Nismoclub :: View topic - B11 ORIGINAL VERSION - MUSEUM


----------



## bluespeed (Jan 1, 2008)

i have an original turbo Leprix b11 sunny.......i'm doing an AFM relocation with a T25g upgrade.......

i'll post pics in the near future


----------



## blownb310 (Jun 10, 2002)

bluespeed said:


> i have an original turbo Leprix b11 sunny.......i'm doing an AFM relocation with a T25g upgrade.......
> 
> i'll post pics in the near future


Outstanding! Welcome to the forums bluespeed. 

Please let us know when you've got it completed. We'd love to see the pictures.


----------



## blownb310 (Jun 10, 2002)

I just found these pictures of a B11 Sunny Leprix sedan. I didn't know they came in sedans too. Nice!



















I found these and pics of all B series models *HERE*.


----------



## blownb310 (Jun 10, 2002)

Found another. Check out the red turbo B11 hatchback out in *THIS* thread.


----------



## BeyondBiscuits2 (Jan 18, 2006)

Funny... on your first link blown, my car is the maroon B12! Back when it had good paint...


----------



## bluespeed (Jan 1, 2008)

ok guys...a quick update....

I did a full engine rebuild on my E15ET motor with a T25g upgrade & afm relocation....as i was about install it into the car, a buddy who bought my last b11 from me, begged me to sell him......and he paid my asking price....

it the second time he has done this sort of thing to me.... buy something from me before i even get a chance to have fun with it.........

i was suppose to put up some pics of the finished product...all i have now is a b11 leprix sunny without an e15et.....sorry guys

i am going to install a NA E15 motor for now......

future plans: I will like to install a GA16 "VTC" in it.....


----------



## blownb310 (Jun 10, 2002)

bluespeed said:


> ok guys...a quick update....
> 
> I did a full engine rebuild on my E15ET motor with a T25g upgrade & afm relocation....as i was about install it into the car, a buddy who bought my last b11 from me, begged me to sell him......and he paid my asking price....
> 
> ...


bluespeed, your project sounds great. Please post the pics of the car and the engine anyway. Where are you from?


----------



## bluespeed (Jan 1, 2008)

blownb310 said:


> bluespeed, your project sounds great. Please post the pics of the car and the engine anyway. Where are you from?


I don't have the engine anymore....the guy took it before i even got to take a pic of it....

but what I can do for you guys is, take some pics when he has it fully installed and running in his B11....

I'm putting a stock E15 NA engine for now.....but as i said, I intend to put a GA16DE(VTC) with LSD box in to my in the near future....I've started to put thing in motion to do this future transplant....

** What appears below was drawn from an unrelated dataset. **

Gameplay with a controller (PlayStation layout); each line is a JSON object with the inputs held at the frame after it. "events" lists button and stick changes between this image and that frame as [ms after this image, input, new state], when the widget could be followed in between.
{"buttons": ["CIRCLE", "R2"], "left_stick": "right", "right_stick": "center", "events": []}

I'm from Trinidad & Tobago........


----------



## blownb310 (Jun 10, 2002)

bluespeed said:


> I don't have the engine anymore....the guy took it before i even got to take a pic of it....
> 
> but what I can do for you guys is, take some pics when he has it fully installed and running in his B11....
> 
> ...


Thanks, looking forward to the follow up whenever the time comes!


----------